Había terminado la comida.

—¿Y cómo te fue luego con Tiu y Drake? —interrumpió Jerry. En una confesión, decían en Sarratt, lo único que tienes que hacer es desviar un poco la corriente.

A Jerry le parecía, por primera vez, que Ricardo le miraba con toda la intensidad de su estupidez animal.

—Me desconciertas, Voltaire. Si te digo demasiado, tengo que matarte. Yo soy muy hablador, ¿me entiendes? Aquí estoy muy solo, parece que estoy condenado a estar siempre solo. Me gusta tener a alguien, hablar, y luego me arrepiento. Recuerdo mis compromisos, ¿entiendes?

Entonces se apoderó de Jerry una gran calma interior; el hombre de Sarratt se convirtió en el ángel memorizador de Sarratt, sin más papel a jugar que recibir y recordar. Operativamente, sabía que estaba cerca del final de la ruta: aunque el camino de vuelta fuese, en el mejor de los casos, indeterminable. Operativamente, por todos los precedentes de que disponía deberían haber sonado en sus oídos sobrecogidos mudas campanadas de triunfo. Pero no había sido así.

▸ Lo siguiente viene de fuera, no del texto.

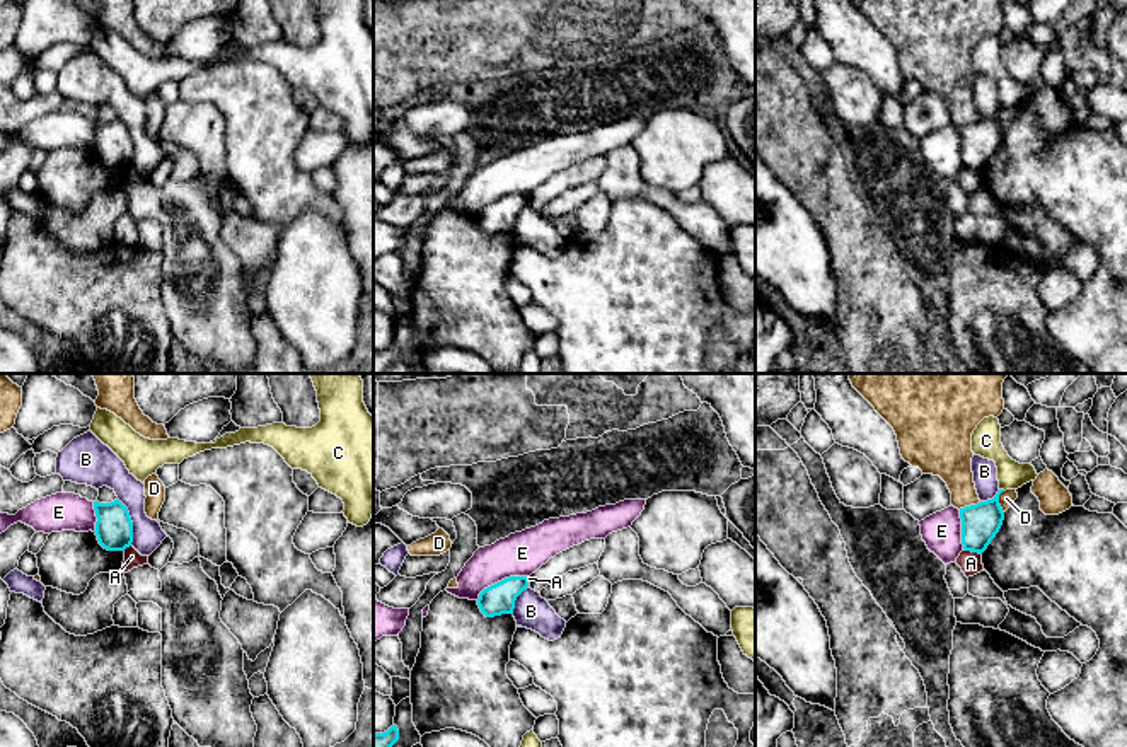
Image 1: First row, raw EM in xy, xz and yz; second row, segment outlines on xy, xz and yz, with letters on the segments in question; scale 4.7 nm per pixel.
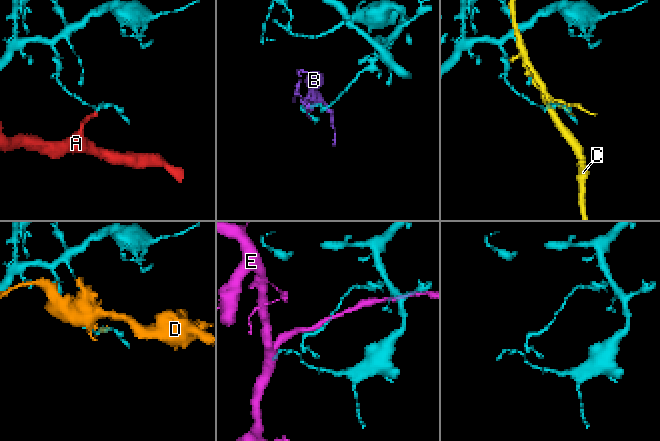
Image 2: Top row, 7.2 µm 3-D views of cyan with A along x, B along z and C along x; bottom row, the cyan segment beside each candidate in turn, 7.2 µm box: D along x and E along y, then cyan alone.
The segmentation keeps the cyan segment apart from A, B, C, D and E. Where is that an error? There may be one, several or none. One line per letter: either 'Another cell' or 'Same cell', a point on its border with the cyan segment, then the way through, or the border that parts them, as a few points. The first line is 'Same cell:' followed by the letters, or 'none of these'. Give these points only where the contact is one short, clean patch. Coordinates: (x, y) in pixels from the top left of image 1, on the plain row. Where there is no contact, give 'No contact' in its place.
Same cell: none of these
A: Another cell. Touches cyan at yz (972, 169). Boundary: yz (964, 166), (981, 173)
B: Another cell. Touches cyan at xy (132, 140)
C: Another cell. Touches cyan at yz (1003, 108)
D: Another cell. Touches cyan at yz (998, 120)
E: Another cell. Touches cyan at xz (502, 198)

Y este hecho era una temprana advertencia de que su investigación ya no coincidía, en ningún aspecto, con la de los planificadores de Sarratt.

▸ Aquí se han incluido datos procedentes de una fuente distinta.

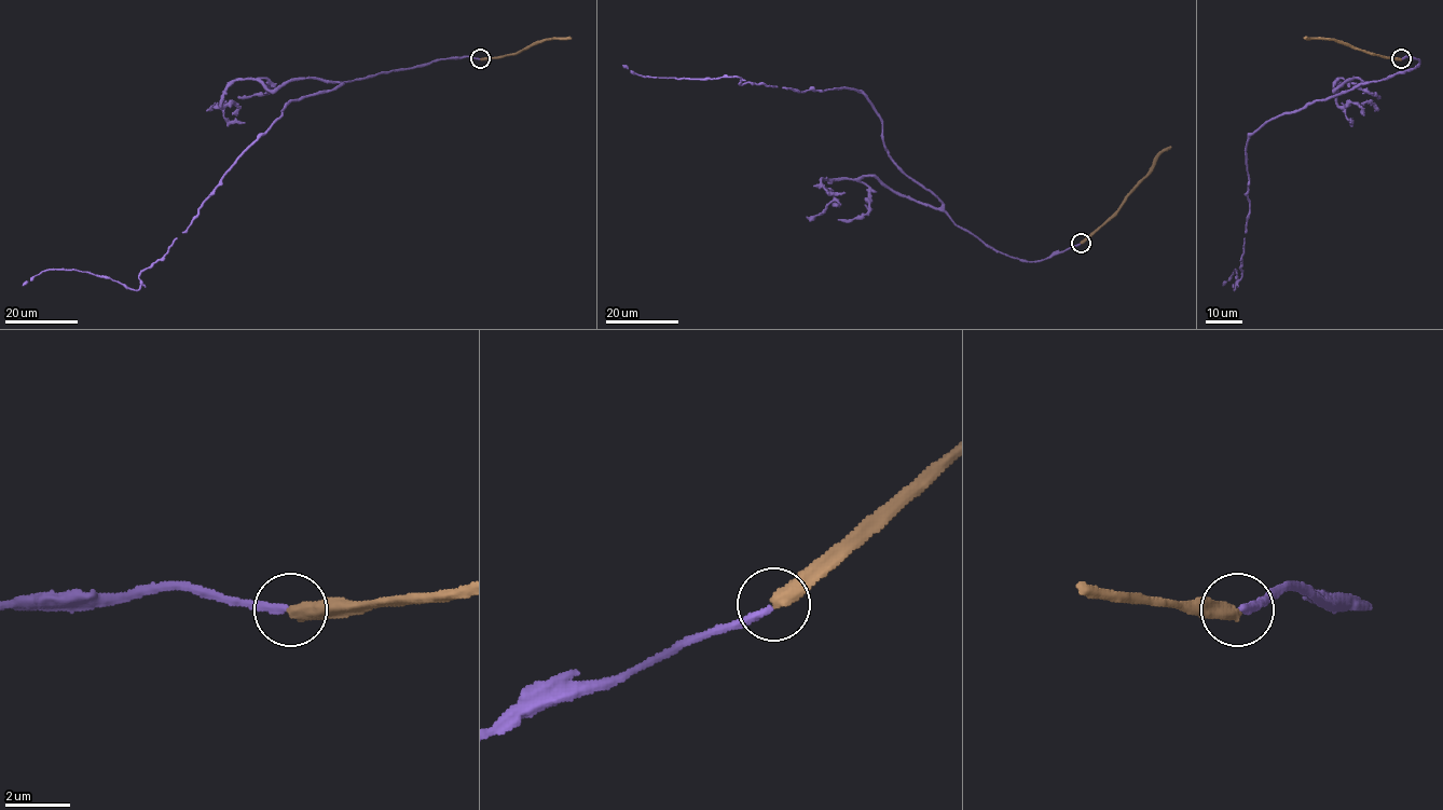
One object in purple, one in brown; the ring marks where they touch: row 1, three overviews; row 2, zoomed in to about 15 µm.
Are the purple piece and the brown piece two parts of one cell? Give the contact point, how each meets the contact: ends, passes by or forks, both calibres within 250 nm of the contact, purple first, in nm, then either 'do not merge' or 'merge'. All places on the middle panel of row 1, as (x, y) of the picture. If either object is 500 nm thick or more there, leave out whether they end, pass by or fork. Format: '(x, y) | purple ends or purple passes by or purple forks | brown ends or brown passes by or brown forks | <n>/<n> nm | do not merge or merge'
(1081, 243) | purple ends | brown ends | 240/440 nm | do not merge

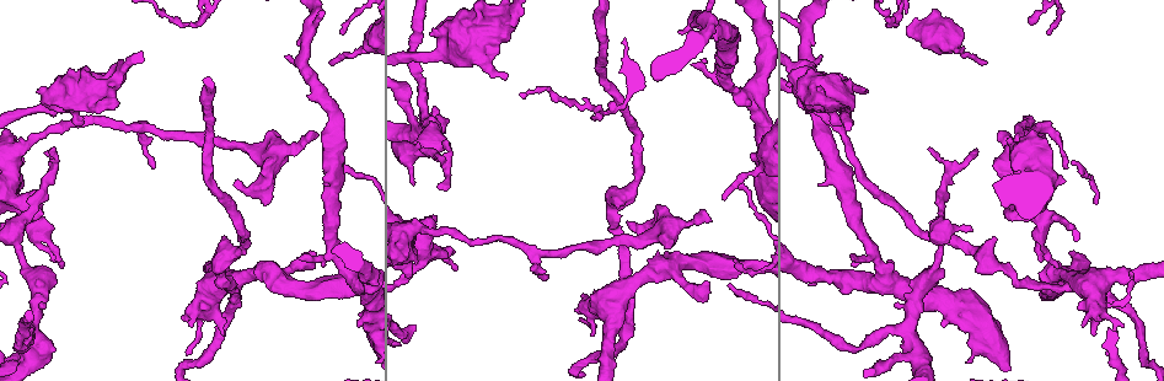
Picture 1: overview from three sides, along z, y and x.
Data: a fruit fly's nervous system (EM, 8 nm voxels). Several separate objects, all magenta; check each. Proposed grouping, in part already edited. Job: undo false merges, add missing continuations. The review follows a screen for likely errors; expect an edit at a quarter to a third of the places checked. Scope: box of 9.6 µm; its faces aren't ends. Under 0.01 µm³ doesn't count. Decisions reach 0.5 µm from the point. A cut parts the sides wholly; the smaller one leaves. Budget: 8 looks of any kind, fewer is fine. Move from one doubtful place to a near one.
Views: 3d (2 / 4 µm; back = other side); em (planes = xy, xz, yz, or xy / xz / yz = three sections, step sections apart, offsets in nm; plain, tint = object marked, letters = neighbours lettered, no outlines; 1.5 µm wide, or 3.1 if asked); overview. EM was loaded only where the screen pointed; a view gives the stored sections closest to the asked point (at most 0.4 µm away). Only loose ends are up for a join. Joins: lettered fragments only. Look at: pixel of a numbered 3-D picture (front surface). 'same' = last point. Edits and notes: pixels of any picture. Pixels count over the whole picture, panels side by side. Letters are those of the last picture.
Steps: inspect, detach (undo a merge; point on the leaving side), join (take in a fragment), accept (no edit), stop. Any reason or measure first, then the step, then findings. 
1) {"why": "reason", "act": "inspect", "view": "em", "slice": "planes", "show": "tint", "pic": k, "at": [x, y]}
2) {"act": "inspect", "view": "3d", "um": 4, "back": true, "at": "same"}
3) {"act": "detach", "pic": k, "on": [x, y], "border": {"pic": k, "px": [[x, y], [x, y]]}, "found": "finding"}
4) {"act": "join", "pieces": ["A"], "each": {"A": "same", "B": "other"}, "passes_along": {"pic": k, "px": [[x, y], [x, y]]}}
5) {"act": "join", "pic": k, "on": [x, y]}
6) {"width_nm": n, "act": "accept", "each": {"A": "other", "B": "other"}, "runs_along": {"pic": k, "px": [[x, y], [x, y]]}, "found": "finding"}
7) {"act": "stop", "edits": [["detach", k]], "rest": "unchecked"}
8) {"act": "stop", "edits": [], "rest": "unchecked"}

{"why": "branch stops here", "act": "inspect", "view": "3d", "um": 4, "back": true, "pic": 1, "at": [329, 60]}

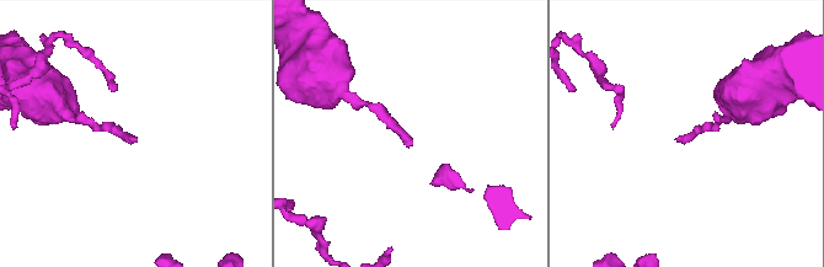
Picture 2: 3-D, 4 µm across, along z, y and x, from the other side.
{"why": "now the EM", "act": "inspect", "view": "em", "slice": "planes", "show": "plain", "pic": 2, "at": [409, 147]}

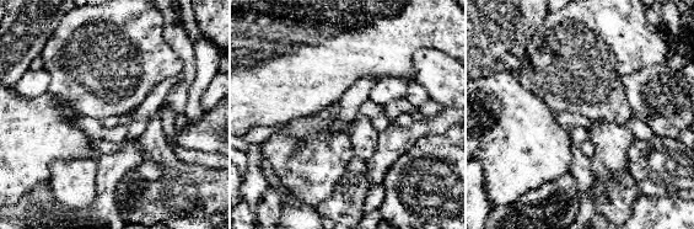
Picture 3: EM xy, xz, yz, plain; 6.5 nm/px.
{"act": "inspect", "view": "em", "slice": "planes", "show": "letters", "at": "same"}

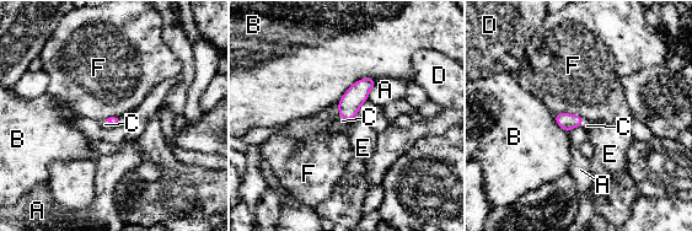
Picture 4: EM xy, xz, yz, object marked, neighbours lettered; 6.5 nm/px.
{"act": "join", "pieces": ["C"], "each": {"A": "other", "B": "other", "C": "same", "D": "other", "E": "other", "F": "other"}, "passes_along": {"pic": 4, "px": [[350, 102], [344, 117], [342, 121]]}, "found": "it goes on there"}

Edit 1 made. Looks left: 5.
{"why": "free end", "act": "inspect", "view": "3d", "um": 4, "pic": 1, "at": [311, 130]}

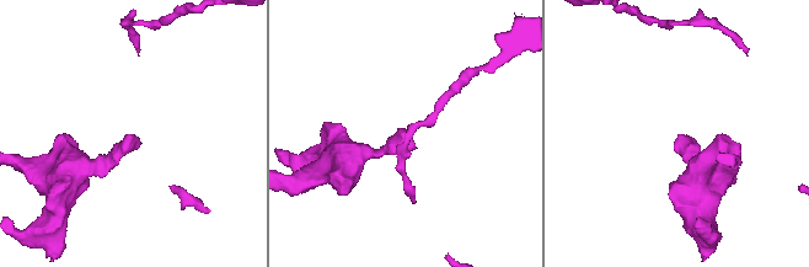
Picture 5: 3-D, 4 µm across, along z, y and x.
{"act": "inspect", "view": "em", "slice": "planes", "show": "plain", "pic": 5, "at": [680, 136]}

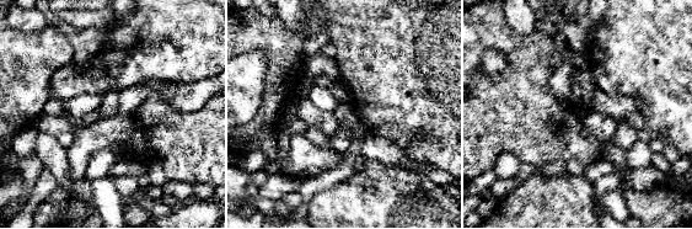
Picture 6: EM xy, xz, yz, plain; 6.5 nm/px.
{"act": "inspect", "view": "em", "slice": "planes", "show": "letters", "at": "same"}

Al principio, la historia (con concesiones a la desmesurada vanidad de Ricardo) se ajustaba bastante a lo que había contado Charlie Mariscal. Tiu llegó a Vietnam vestido como un
coolie
y oliendo a gato y preguntó por el mejor piloto de la ciudad y, naturalmente, le remitieron de inmediato a Ricardo que, casualmente, se hallaba descansando entre dos compromisos de trabajo y disponible para determinadas tareas especializadas y muy bien pagadas del campo de la aviación.

Ricardo, a diferencia de Charlie Mariscal, contaba su historia con una franqueza estudiada, como si creyese estar tratando con intelectos inferiores al suyo. Tiu se presentó como un individuo con amplias relaciones en la industria aeronáutica, mencionó su imprecisa relación con Indocharter y pasó al terreno que ya había cubierto con Charlie Mariscal. Aludió por último al proyecto concreto que tenía entre manos… lo que significaba, según el estilo sutil de Sarratt, proveer a Ricardo de una historia de cobertura. Cierta importante empresa mercantil de Bangkok, con la que tenía el orgullo de estar relacionado, explicó Tiu, estaba a punto de llegar a un acuerdo, absolutamente legítimo, con ciertos funcionarios de un país vecino y amigo.